В полифоничности творчества В.В.Крылова отчетливо проявляется русский склад мысли, для которого – от Михаила Ломоносова до Александра Зиновьева – характерно стремление охватить как можно бoльшую часть мира и отразить ее в понятиях и образах. Разумеется, у этого склада мышления есть и другая, слабая сторона – некоторая незавершенность (впрочем, ни один претендующий на целостность и системность комплекс идей не может быть до конца завершенным – полностью интегрированных живых систем нет, только мертвые, но это уже не системы), некоторая, по крайней мере внешне, разбросанность и неоформленность, отражающая социальный и духовный код российской жизни. В творчестве В.В.Крылова, однако, эти недостатки суть продолжение достоинств. Кроме того, большей частью они компенсируются четко структурированной и организованной мыслью, которая находила выражение и в ясной структуре и логике его работ, и в отшлифованной аргументации, и в прекрасно организованных конспектах, на которые, судя по их подробности, потрачено много времени (как и А.А.Любищевым на его конспекты). Создается впечатление, что В.В.Крылов полагал: впереди у него – вечность, а не 56 неполных лет, большую часть которых он провел, как это не редко случалось с русскими талантами, «в сетях мелочных нужд и неизвестности». А нужда – мелочная нужда – действительно имела место быть.
Материально Крылов жил трудно, несмотря на скромные потребности. Разумеется, во многом нехватка средств была связана с тем, что во время загулов спускалось все, но не только с этим. А потому, что просто не хватало. Прав Д.Е.Галковский, заметивший, что трагический быт – русская черта. Трагичность русского быта заключается в его почти открытости внешним обстоятельствам, бардаку и метафизическому ужасу русской жизни, в которой очень многие не столько живут, сколько выживают, борются с «тысячью мелочей», отравляющих, съедающих жизнь.

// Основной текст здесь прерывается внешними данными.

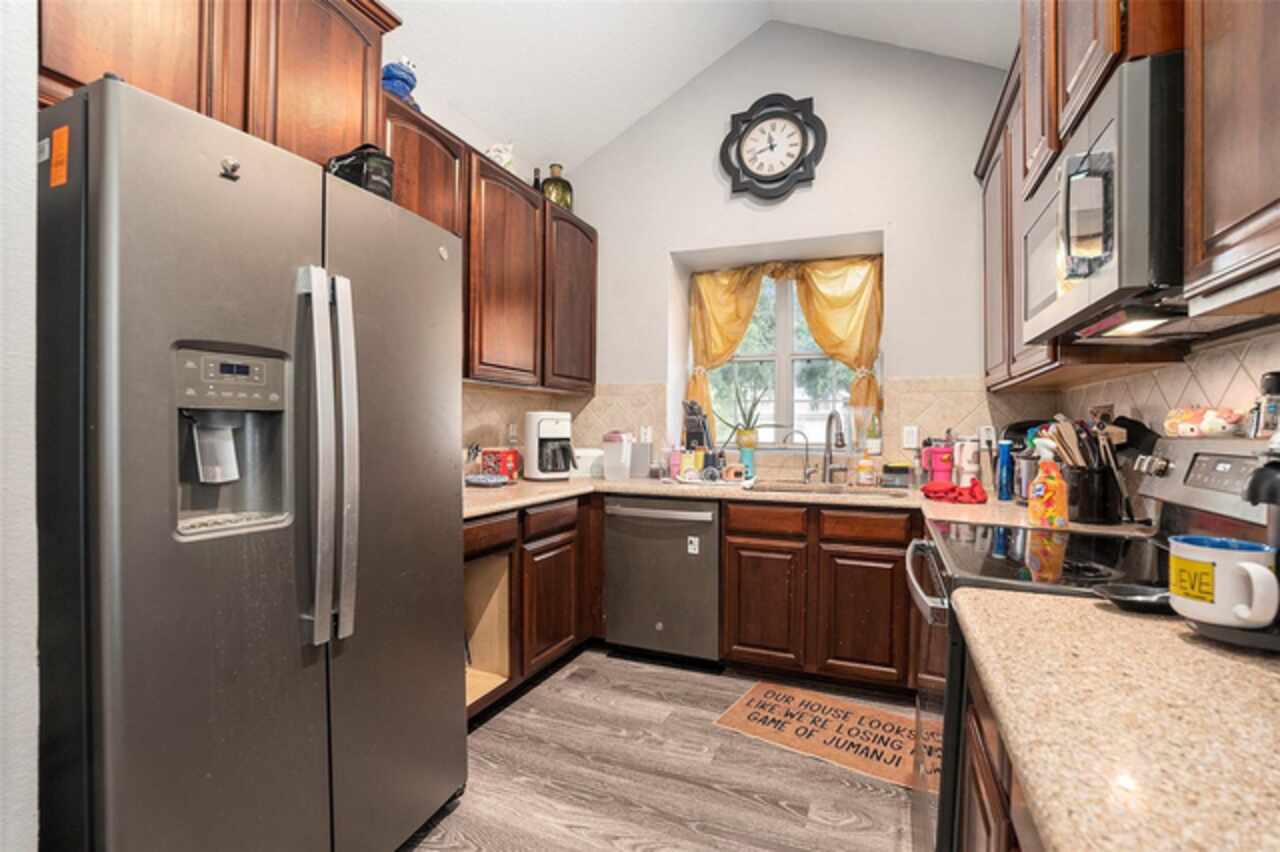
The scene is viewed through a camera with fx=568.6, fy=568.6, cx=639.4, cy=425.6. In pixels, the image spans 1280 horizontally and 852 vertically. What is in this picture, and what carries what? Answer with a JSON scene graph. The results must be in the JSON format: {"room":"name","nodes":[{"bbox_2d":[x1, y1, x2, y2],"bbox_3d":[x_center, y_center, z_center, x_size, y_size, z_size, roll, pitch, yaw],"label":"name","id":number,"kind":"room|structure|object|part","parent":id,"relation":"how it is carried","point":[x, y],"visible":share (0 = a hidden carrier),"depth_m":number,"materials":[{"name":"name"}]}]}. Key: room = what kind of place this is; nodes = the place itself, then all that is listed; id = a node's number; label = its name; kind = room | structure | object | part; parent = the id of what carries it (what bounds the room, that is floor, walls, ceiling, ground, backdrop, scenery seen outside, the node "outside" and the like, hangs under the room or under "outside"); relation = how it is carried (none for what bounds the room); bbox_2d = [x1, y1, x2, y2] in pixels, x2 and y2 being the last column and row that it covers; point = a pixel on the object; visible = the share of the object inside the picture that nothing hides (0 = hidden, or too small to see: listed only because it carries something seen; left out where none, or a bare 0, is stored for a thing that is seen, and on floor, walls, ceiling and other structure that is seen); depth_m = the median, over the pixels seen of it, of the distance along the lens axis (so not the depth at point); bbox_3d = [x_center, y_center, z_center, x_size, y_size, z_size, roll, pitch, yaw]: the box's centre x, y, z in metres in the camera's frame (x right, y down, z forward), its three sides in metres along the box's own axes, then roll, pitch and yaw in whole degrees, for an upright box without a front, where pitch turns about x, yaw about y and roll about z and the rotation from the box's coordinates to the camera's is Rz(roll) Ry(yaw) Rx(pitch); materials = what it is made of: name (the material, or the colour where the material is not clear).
{"room":"kitchen","nodes":[
{"label":"kitchen","id":0,"kind":"room"},
{"bbox_2d":[0,0,39,849],"bbox_3d":[-1.655,-0.448,0.292,0.621,3.372,1.896,0,0,22],"label":"left wall","id":1,"kind":"structure","parent":0,"point":[31,145],"depth_m":0.96,"materials":[{"name":"white paint"}]},
{"bbox_2d":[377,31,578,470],"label":"left wall","id":2,"kind":"structure","parent":0,"point":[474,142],"depth_m":2.92,"materials":[{"name":"paint"}]},
{"bbox_2d":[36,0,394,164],"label":"upper cabinet","id":3,"kind":"object","parent":2,"relation":"attached to","point":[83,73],"visible":0.64,"depth_m":1.56,"materials":[{"name":"brown wood"}]},
{"bbox_2d":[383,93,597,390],"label":"upper cabinet","id":4,"kind":"object","parent":2,"relation":"attached to","point":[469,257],"visible":0.56,"depth_m":2.73,"materials":[{"name":"brown wood"}]},
{"bbox_2d":[381,55,418,105],"bbox_3d":[-0.977,-1.372,2.300,0.169,0.238,0.173,0,0,22],"label":"blue figurine","id":5,"kind":"object","parent":4,"relation":"on","point":[399,88],"visible":0.65,"depth_m":2.25,"materials":[{"name":"blue"}]},
{"bbox_2d":[486,141,514,170],"bbox_3d":[-0.731,-1.373,2.953,0.151,0.183,0.157,0,0,22],"label":"white figurine","id":6,"kind":"object","parent":4,"relation":"on","point":[502,155],"visible":0.58,"depth_m":2.91,"materials":[{"name":"white ceramic"}]},
{"bbox_2d":[532,167,542,192],"bbox_3d":[-0.598,-1.362,3.298,0.066,0.261,0.066,0,0,22],"label":"dark bottle","id":7,"kind":"object","parent":4,"relation":"on","point":[537,182],"visible":0.33,"depth_m":3.28,"materials":[{"name":"black glass"}]},
{"bbox_2d":[541,163,573,210],"bbox_3d":[-0.498,-1.388,3.398,0.189,0.318,0.180,0,0,-30],"label":"bottle","id":8,"kind":"object","parent":4,"relation":"on","point":[562,197],"visible":0.73,"depth_m":3.33,"materials":[{"name":"glass"}]},
{"bbox_2d":[400,647,925,851],"bbox_3d":[-0.133,1.243,0.902,3.388,0.062,5.489,0,0,22],"label":"floor","id":9,"kind":"structure","parent":0,"point":[772,808],"depth_m":1.96,"materials":[{"name":"brown wood"}]},
{"bbox_2d":[39,69,467,851],"bbox_3d":[-1.043,0.297,1.517,0.857,1.797,0.912,0,0,22],"label":"refrigerator","id":10,"kind":"object","parent":9,"relation":"on","point":[91,222],"visible":0.99,"depth_m":1.16,"materials":[{"name":"silver metal"}]},
{"bbox_2d":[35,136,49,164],"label":"white sticker","id":11,"kind":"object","parent":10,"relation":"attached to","point":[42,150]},
{"bbox_2d":[49,125,69,188],"bbox_3d":[-1.065,-0.489,1.040,0.069,0.102,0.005,0,0,22],"label":"orange sticker","id":12,"kind":"object","parent":10,"relation":"attached to","point":[63,150],"visible":0.97,"depth_m":1.03,"materials":[{"name":"orange paper"}]},
{"bbox_2d":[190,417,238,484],"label":"dispenser paddle","id":13,"kind":"object","parent":10,"relation":"attached to","point":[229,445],"visible":0.95,"depth_m":1.27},
{"bbox_2d":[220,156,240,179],"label":"magnet","id":14,"kind":"object","parent":10,"relation":"attached to","point":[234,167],"visible":0.98,"depth_m":1.16,"materials":[{"name":"silver metal"}]},
{"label":"refrigerator handles","id":15,"kind":"part","parent":10,"relation":"part of","materials":[{"name":"silver metal"}]},
{"bbox_2d":[326,143,395,199],"bbox_3d":[-0.823,-0.720,1.663,0.224,0.207,0.164,0,0,22],"label":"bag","id":16,"kind":"object","parent":10,"relation":"on","point":[369,155],"visible":0.51,"depth_m":1.60,"materials":[{"name":"black"}]},
{"bbox_2d":[465,494,599,720],"bbox_3d":[-0.722,0.774,2.676,0.668,0.859,1.273,0,0,22],"label":"left base cabinets","id":17,"kind":"object","parent":9,"relation":"on","point":[472,550],"visible":0.31,"depth_m":2.54,"materials":[{"name":"brown wood"}]},
{"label":"drawer","id":18,"kind":"part","parent":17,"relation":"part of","materials":[{"name":"brown wood"}]},
{"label":"drawer","id":19,"kind":"part","parent":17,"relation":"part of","materials":[{"name":"brown wood"}]},
{"bbox_2d":[604,496,722,665],"bbox_3d":[0.209,0.778,3.079,0.604,0.854,0.668,0,0,22],"label":"dishwasher","id":20,"kind":"object","parent":9,"relation":"on","point":[710,565],"visible":0.89,"depth_m":2.82,"materials":[{"name":"silver metal"}]},
{"bbox_2d":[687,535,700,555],"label":"sticker","id":21,"kind":"object","parent":20,"relation":"attached to","point":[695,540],"visible":0.99,"depth_m":2.76,"materials":[{"name":"white"}]},
{"bbox_2d":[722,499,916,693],"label":"base cabinet","id":22,"kind":"object","parent":9,"relation":"on","point":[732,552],"visible":0.81,"depth_m":2.57,"materials":[{"name":"brown wood"}]},
{"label":"drawer","id":23,"kind":"part","parent":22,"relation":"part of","materials":[{"name":"brown wood"}]},
{"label":"cabinet door","id":24,"kind":"part","parent":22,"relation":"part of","materials":[{"name":"brown wood"}]},
{"bbox_2d":[466,473,1153,532],"bbox_3d":[0.357,0.329,2.748,3.372,0.047,0.920,0,0,22],"label":"countertop","id":25,"kind":"structure","parent":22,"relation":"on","point":[497,505],"depth_m":2.59,"materials":[{"name":"beige stone"}]},
{"bbox_2d":[464,473,509,487],"bbox_3d":[-0.762,0.275,2.821,0.238,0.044,0.231,0,0,22],"label":"plate","id":26,"kind":"object","parent":25,"relation":"on","point":[487,480],"visible":0.97,"depth_m":2.78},
{"bbox_2d":[480,447,522,482],"bbox_3d":[-0.744,0.207,3.064,0.170,0.180,0.184,0,0,22],"label":"red box","id":27,"kind":"object","parent":25,"relation":"on","point":[514,460],"visible":0.78,"depth_m":3.00,"materials":[{"name":"red"}]},
{"bbox_2d":[523,411,577,480],"bbox_3d":[-0.502,0.110,3.223,0.266,0.372,0.284,0,0,-28],"label":"coffee maker","id":28,"kind":"object","parent":25,"relation":"on","point":[559,430],"visible":0.99,"depth_m":3.14,"materials":[{"name":"white plastic"}]},
{"bbox_2d":[572,448,603,478],"bbox_3d":[-0.336,0.220,3.447,0.268,0.159,0.208,0,0,-11],"label":"white container","id":29,"kind":"object","parent":25,"relation":"on","point":[589,450],"visible":0.63,"depth_m":3.36,"materials":[{"name":"white plastic"}]},
{"bbox_2d":[602,430,633,481],"bbox_3d":[-0.120,0.168,3.205,0.153,0.266,0.164,0,0,22],"label":"white container","id":30,"kind":"object","parent":25,"relation":"on","point":[612,470],"visible":1,"depth_m":3.15,"materials":[{"name":"plastic"}]},
{"bbox_2d":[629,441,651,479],"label":"container","id":31,"kind":"object","parent":25,"relation":"on","point":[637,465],"visible":0.92,"depth_m":3.36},
{"bbox_2d":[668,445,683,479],"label":"pink bottle","id":32,"kind":"object","parent":25,"relation":"on","point":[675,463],"visible":0.98,"depth_m":3.29,"materials":[{"name":"pink plastic"}]},
{"bbox_2d":[682,399,712,452],"bbox_3d":[0.334,0.038,3.352,0.139,0.385,0.229,0,0,22],"label":"knife block","id":33,"kind":"object","parent":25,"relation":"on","point":[697,435],"visible":0.82,"depth_m":3.29,"materials":[{"name":"black plastic"}]},
{"bbox_2d":[670,463,754,486],"bbox_3d":[0.392,0.272,3.057,0.428,0.064,0.311,0,0,22],"label":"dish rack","id":34,"kind":"object","parent":25,"relation":"on","point":[697,480],"visible":0.85,"depth_m":2.97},
{"bbox_2d":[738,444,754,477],"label":"soap bottle","id":35,"kind":"object","parent":25,"relation":"on","point":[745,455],"visible":0.82,"depth_m":3.27,"materials":[{"name":"teal"}]},
{"bbox_2d":[781,428,815,483],"bbox_3d":[0.872,0.165,3.120,0.184,0.288,0.068,0,0,22],"label":"small faucet","id":36,"kind":"object","parent":25,"relation":"on","point":[805,473],"visible":0.99,"depth_m":3.11,"materials":[{"name":"silver metal"}]},
{"bbox_2d":[750,479,911,497],"bbox_3d":[0.921,0.408,2.810,0.761,0.178,0.458,0,0,22],"label":"sink","id":37,"kind":"object","parent":25,"relation":"in","point":[875,493],"visible":0.35,"depth_m":2.95,"materials":[{"name":"silver metal"}]},
{"bbox_2d":[821,410,846,483],"bbox_3d":[1.019,0.112,2.990,0.127,0.387,0.225,0,0,22],"label":"faucet","id":38,"kind":"object","parent":25,"relation":"on","point":[832,416],"visible":0.99,"depth_m":3.05,"materials":[{"name":"silver metal"}]},
{"bbox_2d":[856,449,876,486],"bbox_3d":[1.187,0.213,2.996,0.085,0.190,0.070,0,0,22],"label":"soap bottle","id":39,"kind":"object","parent":25,"relation":"on","point":[867,468],"visible":0.99,"depth_m":2.97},
{"bbox_2d":[882,463,911,488],"bbox_3d":[1.314,0.252,2.917,0.126,0.117,0.103,0,0,22],"label":"sponge holder","id":40,"kind":"object","parent":25,"relation":"on","point":[898,468],"visible":0.99,"depth_m":2.87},
{"bbox_2d":[921,443,955,487],"bbox_3d":[1.461,0.202,2.782,0.160,0.220,0.133,0,0,22],"label":"pink tumbler","id":41,"kind":"object","parent":25,"relation":"on","point":[938,465],"visible":0.96,"depth_m":2.74,"materials":[{"name":"plastic"}]},
{"bbox_2d":[921,478,985,504],"bbox_3d":[1.323,0.272,2.410,0.269,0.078,0.210,0,0,22],"label":"red cloth","id":42,"kind":"object","parent":25,"relation":"on","point":[935,490],"visible":0.99,"depth_m":2.36,"materials":[{"name":"red fabric"}]},
{"bbox_2d":[954,435,979,483],"bbox_3d":[1.579,0.178,2.750,0.125,0.265,0.120,0,0,22],"label":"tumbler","id":43,"kind":"object","parent":25,"relation":"on","point":[968,458],"visible":0.93,"depth_m":2.71,"materials":[{"name":"white"}]},
{"bbox_2d":[995,439,1013,501],"bbox_3d":[1.547,0.187,2.411,0.064,0.247,0.063,0,0,22],"label":"blue bottle","id":44,"kind":"object","parent":25,"relation":"on","point":[1003,495],"visible":0.99,"depth_m":2.39,"materials":[{"name":"blue plastic"}]},
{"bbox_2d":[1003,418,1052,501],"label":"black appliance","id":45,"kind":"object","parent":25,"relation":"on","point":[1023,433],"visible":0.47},
{"bbox_2d":[1027,448,1068,528],"bbox_3d":[1.235,0.189,1.726,0.102,0.236,0.082,0,0,22],"label":"spray bottle","id":46,"kind":"object","parent":25,"relation":"on","point":[1033,510],"visible":1,"depth_m":1.70,"materials":[{"name":"orange plastic"}]},
{"bbox_2d":[1064,463,1122,524],"bbox_3d":[1.492,0.222,1.888,0.159,0.178,0.163,0,0,22],"label":"utensil crock","id":47,"kind":"object","parent":25,"relation":"on","point":[1095,517],"visible":0.85,"depth_m":1.82,"materials":[{"name":"black metal"}]},
{"bbox_2d":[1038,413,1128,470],"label":"cooking utensils","id":48,"kind":"object","parent":47,"relation":"in","point":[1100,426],"visible":0.42,"depth_m":1.87,"materials":[{"name":"brown wood"}]},
{"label":"cabinet door","id":49,"kind":"part","parent":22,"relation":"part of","materials":[{"name":"brown wood"}]},
{"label":"drawer","id":50,"kind":"part","parent":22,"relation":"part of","materials":[{"name":"brown wood"}]},
{"bbox_2d":[714,680,933,788],"bbox_3d":[0.794,1.208,2.269,0.868,0.009,0.498,0,0,35],"label":"kitchen mat","id":51,"kind":"object","parent":9,"relation":"on","point":[740,709],"visible":0.77,"depth_m":2.26,"materials":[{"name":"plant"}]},
{"bbox_2d":[958,657,1044,851],"bbox_3d":[0.659,0.786,0.438,0.648,0.895,1.294,0,0,22],"label":"right base cabinet","id":52,"kind":"object","parent":9,"relation":"on","point":[978,830],"visible":0.17,"depth_m":0.84,"materials":[{"name":"brown wood"}]},
{"bbox_2d":[954,584,1279,851],"bbox_3d":[0.706,0.328,0.493,0.672,0.040,1.027,0,0,22],"label":"countertop","id":53,"kind":"structure","parent":52,"relation":"on","point":[1095,612],"depth_m":0.59,"materials":[{"name":"beige stone"}]},
{"bbox_2d":[1096,581,1172,614],"bbox_3d":[0.855,0.293,0.956,0.162,0.028,0.113,0,0,22],"label":"spoon rest","id":54,"kind":"object","parent":53,"relation":"on","point":[1120,599],"visible":0.74,"depth_m":0.96,"materials":[{"name":"black"}]},
{"bbox_2d":[1183,615,1279,652],"bbox_3d":[0.930,0.297,0.802,0.249,0.023,0.210,0,0,22],"label":"tray","id":55,"kind":"object","parent":53,"relation":"on","point":[1216,634],"visible":0.5,"depth_m":0.79,"materials":[{"name":"black plastic"}]},
{"bbox_2d":[1168,535,1279,629],"bbox_3d":[0.817,0.218,0.795,0.116,0.105,0.123,0,0,22],"label":"mug","id":56,"kind":"object","parent":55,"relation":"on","point":[1243,565],"visible":1,"depth_m":0.77,"materials":[{"name":"white ceramic"}]},
{"bbox_2d":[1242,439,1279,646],"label":"coffee maker","id":57,"kind":"object","parent":53,"relation":"on","point":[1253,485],"visible":0.88,"depth_m":0.80,"materials":[{"name":"black plastic"}]},
{"bbox_2d":[906,437,1278,851],"bbox_3d":[1.021,0.622,1.328,0.734,1.193,0.767,0,0,22],"label":"stove","id":58,"kind":"object","parent":9,"relation":"on","point":[1231,455],"visible":0.33,"depth_m":1.27,"materials":[{"name":"black metal"}]},
{"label":"oven handle","id":59,"kind":"part","parent":58,"relation":"part of","materials":[{"name":"silver metal"}]},
{"bbox_2d":[1162,405,1244,437],"bbox_3d":[1.404,-0.011,1.418,0.116,0.082,0.210,0,0,22],"label":"figurine","id":60,"kind":"object","parent":58,"relation":"on","point":[1186,430],"visible":0.96,"depth_m":1.38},
{"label":"control panel","id":61,"kind":"part","parent":58,"relation":"part of","materials":[{"name":"silver metal"}]},
{"bbox_2d":[1250,370,1279,438],"bbox_3d":[1.282,-0.042,1.154,0.060,0.139,0.060,0,0,22],"label":"pepper grinder","id":62,"kind":"object","parent":58,"relation":"on","point":[1273,381],"visible":0.98,"depth_m":1.14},
{"bbox_2d":[380,0,1015,171],"bbox_3d":[-0.114,-2.096,0.800,3.393,0.516,5.727,0,0,22],"label":"ceiling","id":63,"kind":"structure","parent":0,"point":[599,140],"depth_m":2.89,"materials":[{"name":"white paint"}]},
{"bbox_2d":[574,23,1011,483],"bbox_3d":[0.795,-0.611,3.439,3.217,3.576,0.331,0,0,22],"label":"back wall","id":64,"kind":"structure","parent":0,"point":[667,244],"depth_m":3.21,"materials":[{"name":"white paint"}]},
{"bbox_2d":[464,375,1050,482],"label":"tile backsplash","id":65,"kind":"structure","parent":64,"relation":"attached to","point":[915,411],"depth_m":3.07,"materials":[{"name":"beige tile"}]},
{"bbox_2d":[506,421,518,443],"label":"wall outlet","id":66,"kind":"object","parent":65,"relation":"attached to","point":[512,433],"visible":0.89,"depth_m":3.30,"materials":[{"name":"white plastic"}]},
{"bbox_2d":[639,424,652,443],"bbox_3d":[0.036,0.056,3.533,0.072,0.116,0.008,0,0,22],"label":"wall outlet","id":67,"kind":"object","parent":65,"relation":"attached to","point":[647,430],"visible":0.88,"depth_m":3.53,"materials":[{"name":"white plastic"}]},
{"bbox_2d":[902,424,919,449],"bbox_3d":[1.423,0.057,2.982,0.073,0.118,0.009,0,0,22],"label":"wall outlet","id":68,"kind":"object","parent":65,"relation":"attached to","point":[910,433],"visible":0.98,"depth_m":2.98,"materials":[{"name":"white plastic"}]},
{"bbox_2d":[979,425,995,448],"bbox_3d":[1.735,0.058,2.832,0.071,0.118,0.009,0,0,22],"label":"wall outlet","id":69,"kind":"object","parent":65,"relation":"attached to","point":[985,433],"visible":0.89,"depth_m":2.83,"materials":[{"name":"white plastic"}]},
{"bbox_2d":[719,94,827,202],"bbox_3d":[0.750,-1.582,3.230,0.594,0.626,0.072,0,0,22],"label":"wall clock","id":70,"kind":"object","parent":64,"relation":"attached to","point":[750,172],"visible":0.99,"depth_m":3.22,"materials":[{"name":"black"}]},
{"bbox_2d":[688,256,881,449],"bbox_3d":[0.895,-0.417,3.570,1.192,1.165,0.118,0,0,22],"label":"window","id":71,"kind":"structure","parent":64,"relation":"in","point":[782,356],"depth_m":3.58,"materials":[{"name":"white"}]},
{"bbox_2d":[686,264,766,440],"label":"curtain","id":72,"kind":"object","parent":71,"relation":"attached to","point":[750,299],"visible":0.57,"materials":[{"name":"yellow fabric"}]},
{"bbox_2d":[728,380,764,449],"bbox_3d":[0.656,-0.078,3.526,0.290,0.436,0.195,0,0,22],"label":"potted plant","id":73,"kind":"object","parent":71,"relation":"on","point":[750,433],"visible":0.96,"depth_m":3.49,"materials":[{"name":"green plant"}]},
{"bbox_2d":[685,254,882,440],"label":"curtain","id":74,"kind":"object","parent":71,"relation":"attached to","point":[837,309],"visible":0.72,"depth_m":3.42,"materials":[{"name":"fabric"}]},
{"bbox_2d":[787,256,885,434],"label":"curtain","id":75,"kind":"object","parent":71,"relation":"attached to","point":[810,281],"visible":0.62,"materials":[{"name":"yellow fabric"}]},
{"bbox_2d":[865,411,882,455],"bbox_3d":[1.300,0.053,3.169,0.075,0.267,0.070,0,0,22],"label":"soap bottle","id":76,"kind":"object","parent":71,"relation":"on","point":[872,445],"visible":0.99,"depth_m":3.14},
{"bbox_2d":[1053,324,1279,526],"bbox_3d":[1.444,-0.064,0.961,0.147,2.362,3.175,0,0,22],"label":"right wall","id":77,"kind":"structure","parent":0,"point":[1248,366],"depth_m":1.59,"materials":[{"name":"tile"}]},
{"bbox_2d":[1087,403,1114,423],"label":"wall outlet","id":78,"kind":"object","parent":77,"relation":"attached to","point":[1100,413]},
{"bbox_2d":[976,0,1279,390],"bbox_3d":[1.275,-0.793,1.392,0.377,1.252,2.458,0,0,22],"label":"upper cabinet","id":79,"kind":"object","parent":77,"relation":"attached to","point":[1115,58],"visible":0.69,"depth_m":1.20,"materials":[{"name":"brown wood"}]},
{"bbox_2d":[1020,52,1187,348],"bbox_3d":[1.178,-0.443,1.313,0.454,0.432,0.748,0,0,22],"label":"microwave","id":80,"kind":"object","parent":79,"relation":"attached to","point":[1063,304],"visible":0.79,"depth_m":1.13,"materials":[{"name":"silver metal"}]},
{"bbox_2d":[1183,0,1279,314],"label":"upper cabinet","id":81,"kind":"object","parent":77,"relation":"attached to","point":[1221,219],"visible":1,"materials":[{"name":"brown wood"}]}
]}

Если к этому добавить, что советское общество было массовым обществом мелких начальников, мелких администраторов, которые как тип тяготеют (верно заметил Ю.Нагибин) «к террору и мелким переделкам, именуемым “переустройством”», то становится ясно, что к противостоящим человеку мелочам «системным» следует добавить мелочи «волюнтаристские», еще более хаотизирующие и без этого бардачно-бессмысленную ситуацию. Отсюда: повседневная борьба в советском обществе часто велась не за что-то, а против – например, нехватки многого. В том числе нехватки денег. Неудивительно, что поля рукописей Крылова исчирканы записями о расходах ( «купить зонт –27 или 40 р. … купить костюм расхожий – 85-110 р. … купить дрель – 65 р.») или о долгах, которые надо отдать ( «Кукушке – 5 р.(+5) = 10 р. … Мар.Фед. – 3 р. (+5) = 8 р. … Итого 66 р.»). А рядом серьезные и глубочайшие теоретические построения. Научная поэзия и проза жизни: теория производительных сил и капиталистической системы, а рядом – постоянно присутствующие мысли о нестрогом костюме на каждый день и трехрублевом долге. Что можно противопоставить такой бедности и ее неизбежным спутникам – необязательности, разболтанности, несобранности, в конечном счете – непрофессионализму. Скрепами западного общества являются частная собственность, право и социальный контроль, личностно интериоризированный несколькими столетиями работы репрессивных структур повседневности. В русской жизни ничего этого нет.
В обществе, где нет частной собственности, где право – объект насмешек, а трезвый образ жизни вызывает подозрение, только регулярный, планомерно устроенный, организованный быт может стать нишевым эквивалентом частной собственности, а следовательно, крепостью, чем-то твердым в текуще бесформенной русской жизни, защитой от нее. Крылов это чувствовал и понимал, стремился к жесткой организации повседневности, жизни по распорядку. Среди бумаг – планы на месяц, детальные – на день: «6.30-7.00 – умывание, зарядка, пробежка, собаки, зарядка; 7.00-7.30 – еда, уборка, подготовка к работе; 7.30-10.30 – работа» и т.д.
Однако схема нарушалась. Работать «по плану» днем часто не удавалось – дела, гости, телефонные звонки (Крылов не умел избавляться от болтунов, пожиравших его время, от хронофагов, которых всегда много в научно-околонаучной среде). К тому же Володя был «ночным человеком», и это ломало дневные планы, а следовательно, план в целом, который оставался неким идеалом, любовно и аккуратно выписанным на листочках из тетради «в клеточку». В значительной степени это была психотерапия, впрочем, не очень эффективная. Намного более эффективной терапией оказывалось творчество, например разработки по проблемам «третьего мира».